GIVEN RECORDS:
________________________

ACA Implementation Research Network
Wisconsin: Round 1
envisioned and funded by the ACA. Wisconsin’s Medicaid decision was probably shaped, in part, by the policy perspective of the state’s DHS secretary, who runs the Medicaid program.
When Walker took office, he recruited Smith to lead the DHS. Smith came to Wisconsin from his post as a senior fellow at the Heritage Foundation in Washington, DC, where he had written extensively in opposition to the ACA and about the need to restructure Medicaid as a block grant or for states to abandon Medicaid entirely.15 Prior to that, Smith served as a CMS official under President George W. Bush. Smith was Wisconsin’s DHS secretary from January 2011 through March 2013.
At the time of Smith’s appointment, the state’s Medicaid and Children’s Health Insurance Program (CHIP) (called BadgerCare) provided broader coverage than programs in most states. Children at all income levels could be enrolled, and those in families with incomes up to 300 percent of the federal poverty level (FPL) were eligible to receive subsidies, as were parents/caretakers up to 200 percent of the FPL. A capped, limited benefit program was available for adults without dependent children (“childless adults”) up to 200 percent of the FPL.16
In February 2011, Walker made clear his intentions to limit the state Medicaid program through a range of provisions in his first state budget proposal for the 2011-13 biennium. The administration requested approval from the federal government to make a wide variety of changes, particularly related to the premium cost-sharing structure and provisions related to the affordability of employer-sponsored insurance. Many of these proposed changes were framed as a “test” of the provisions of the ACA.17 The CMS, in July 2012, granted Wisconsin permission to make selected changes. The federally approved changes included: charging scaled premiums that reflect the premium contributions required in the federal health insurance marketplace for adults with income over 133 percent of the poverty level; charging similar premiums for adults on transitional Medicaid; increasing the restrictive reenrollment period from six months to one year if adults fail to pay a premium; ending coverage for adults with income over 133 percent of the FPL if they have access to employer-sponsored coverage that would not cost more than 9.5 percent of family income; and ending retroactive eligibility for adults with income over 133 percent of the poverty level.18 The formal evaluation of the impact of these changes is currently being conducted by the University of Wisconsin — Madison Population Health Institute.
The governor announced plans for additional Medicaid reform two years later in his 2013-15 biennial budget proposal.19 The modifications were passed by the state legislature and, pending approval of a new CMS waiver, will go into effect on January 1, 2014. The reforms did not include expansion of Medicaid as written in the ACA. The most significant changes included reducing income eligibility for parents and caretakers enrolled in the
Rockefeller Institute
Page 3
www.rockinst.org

________________________

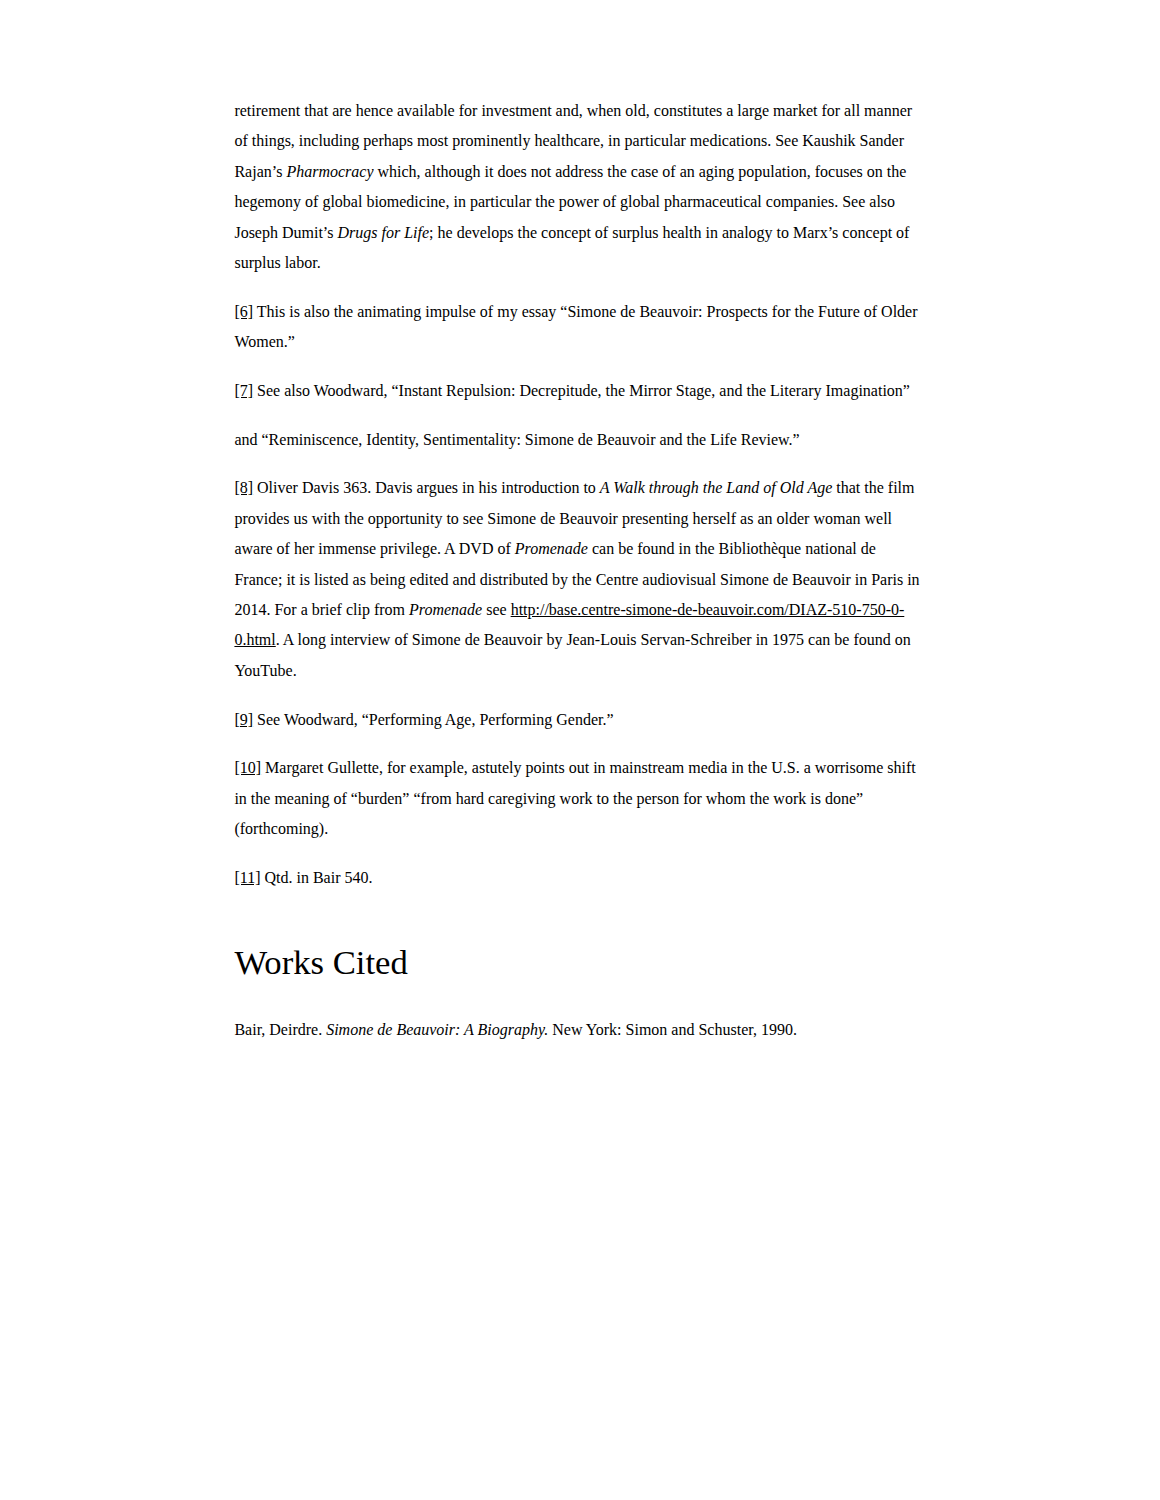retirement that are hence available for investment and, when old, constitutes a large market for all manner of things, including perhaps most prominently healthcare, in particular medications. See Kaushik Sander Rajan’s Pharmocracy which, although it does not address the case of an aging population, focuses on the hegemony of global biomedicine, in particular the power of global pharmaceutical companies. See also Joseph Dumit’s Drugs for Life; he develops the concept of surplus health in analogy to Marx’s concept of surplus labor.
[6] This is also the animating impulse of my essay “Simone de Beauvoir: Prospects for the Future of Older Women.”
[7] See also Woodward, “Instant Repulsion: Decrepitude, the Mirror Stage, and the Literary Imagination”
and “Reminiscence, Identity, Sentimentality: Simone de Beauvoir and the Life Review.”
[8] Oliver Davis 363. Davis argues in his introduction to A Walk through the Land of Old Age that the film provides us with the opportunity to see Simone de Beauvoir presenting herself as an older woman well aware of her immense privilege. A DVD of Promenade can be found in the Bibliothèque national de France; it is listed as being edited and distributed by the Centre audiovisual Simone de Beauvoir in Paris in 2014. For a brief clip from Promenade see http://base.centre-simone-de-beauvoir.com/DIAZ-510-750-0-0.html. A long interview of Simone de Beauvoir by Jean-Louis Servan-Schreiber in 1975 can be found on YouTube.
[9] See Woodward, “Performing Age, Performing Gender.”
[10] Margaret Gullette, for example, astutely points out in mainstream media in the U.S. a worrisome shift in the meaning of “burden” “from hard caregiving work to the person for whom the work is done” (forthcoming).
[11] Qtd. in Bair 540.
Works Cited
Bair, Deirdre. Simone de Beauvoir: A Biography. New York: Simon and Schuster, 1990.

________________________

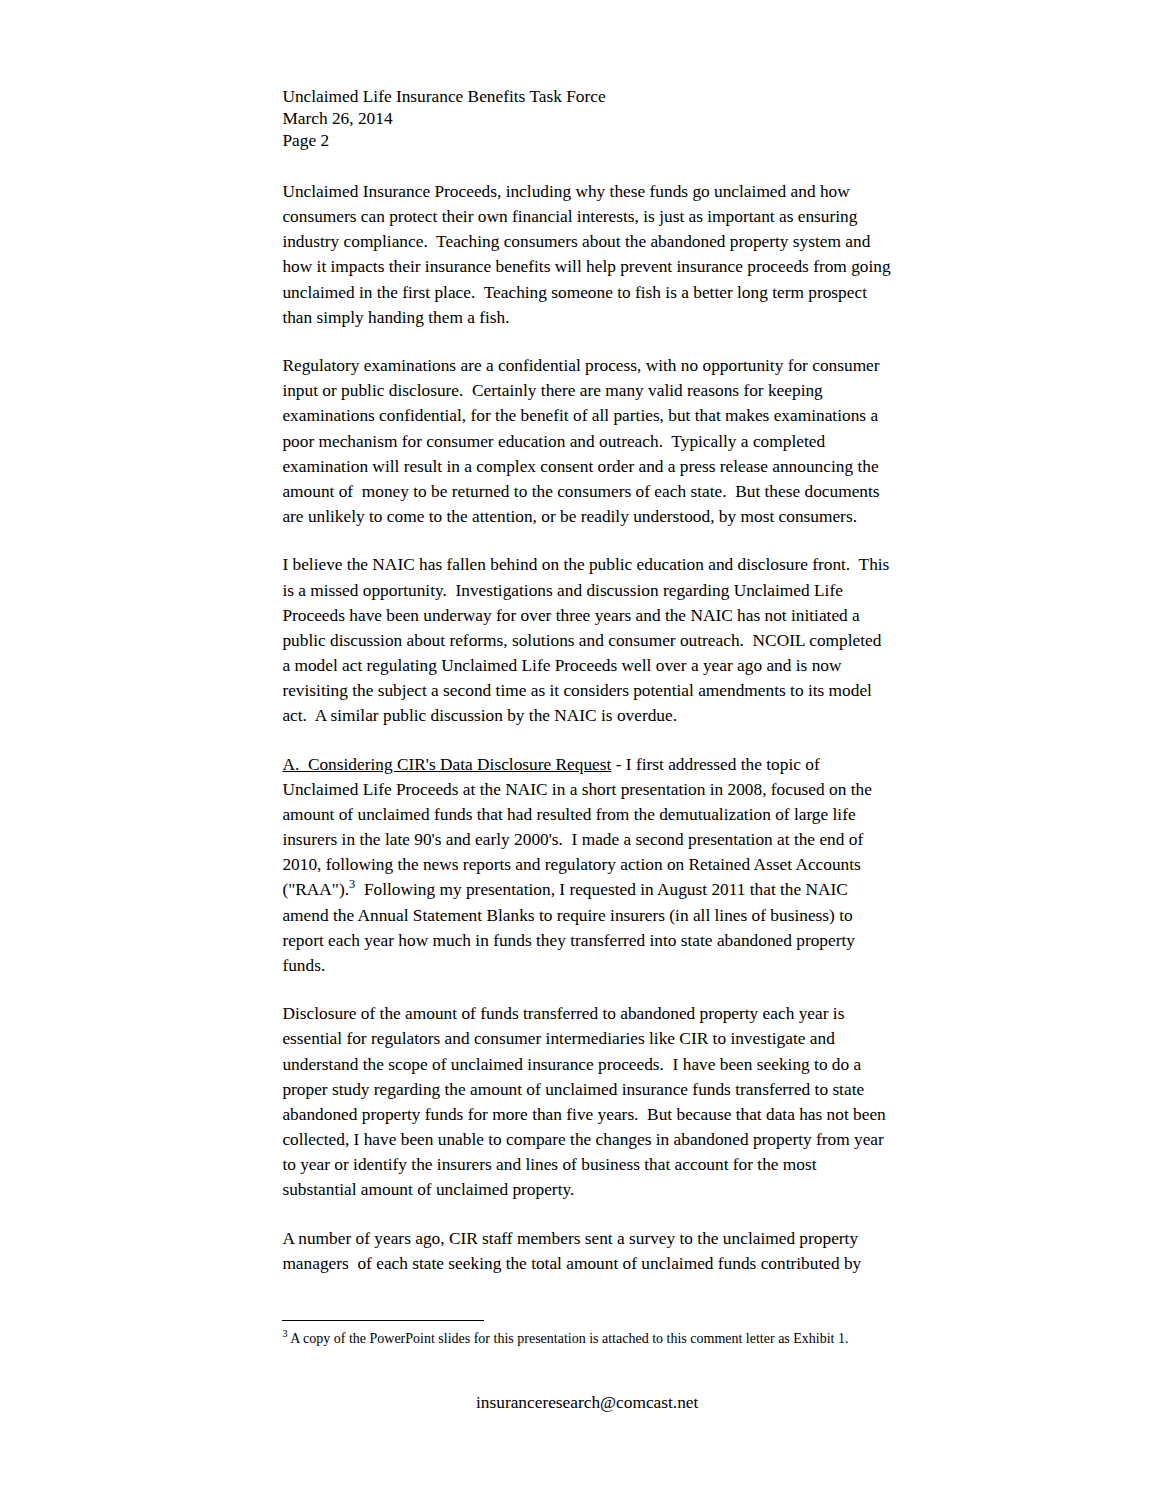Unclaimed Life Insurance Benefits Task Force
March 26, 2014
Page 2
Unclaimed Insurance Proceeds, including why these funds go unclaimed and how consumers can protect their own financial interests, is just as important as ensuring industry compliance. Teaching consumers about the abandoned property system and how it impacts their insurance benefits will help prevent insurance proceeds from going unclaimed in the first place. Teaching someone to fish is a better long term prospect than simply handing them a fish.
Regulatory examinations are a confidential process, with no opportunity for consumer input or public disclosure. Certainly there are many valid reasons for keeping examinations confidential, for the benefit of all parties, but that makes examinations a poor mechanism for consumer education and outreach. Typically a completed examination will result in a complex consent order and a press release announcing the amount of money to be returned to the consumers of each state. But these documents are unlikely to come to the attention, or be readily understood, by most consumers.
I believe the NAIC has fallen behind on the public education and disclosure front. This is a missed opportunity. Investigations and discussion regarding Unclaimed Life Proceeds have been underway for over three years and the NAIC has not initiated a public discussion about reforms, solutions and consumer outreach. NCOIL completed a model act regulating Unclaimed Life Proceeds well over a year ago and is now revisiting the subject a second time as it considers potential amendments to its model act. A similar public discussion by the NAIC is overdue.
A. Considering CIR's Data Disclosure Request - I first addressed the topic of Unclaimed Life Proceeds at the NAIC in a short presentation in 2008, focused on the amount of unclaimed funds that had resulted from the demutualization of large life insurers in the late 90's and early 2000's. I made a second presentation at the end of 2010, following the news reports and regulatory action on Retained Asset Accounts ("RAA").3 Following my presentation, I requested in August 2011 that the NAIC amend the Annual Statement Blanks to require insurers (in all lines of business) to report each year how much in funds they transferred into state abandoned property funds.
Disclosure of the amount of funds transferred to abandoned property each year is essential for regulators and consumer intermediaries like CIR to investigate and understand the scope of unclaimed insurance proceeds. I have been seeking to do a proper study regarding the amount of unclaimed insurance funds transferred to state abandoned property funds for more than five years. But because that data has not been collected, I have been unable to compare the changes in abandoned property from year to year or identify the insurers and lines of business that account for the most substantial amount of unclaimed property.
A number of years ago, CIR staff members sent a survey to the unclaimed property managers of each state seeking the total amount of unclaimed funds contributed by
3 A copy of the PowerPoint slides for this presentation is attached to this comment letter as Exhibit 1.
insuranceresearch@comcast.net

________________________

Where a line in the listing above holds the string "Bair", include it in your count, and answer with the number alone.

2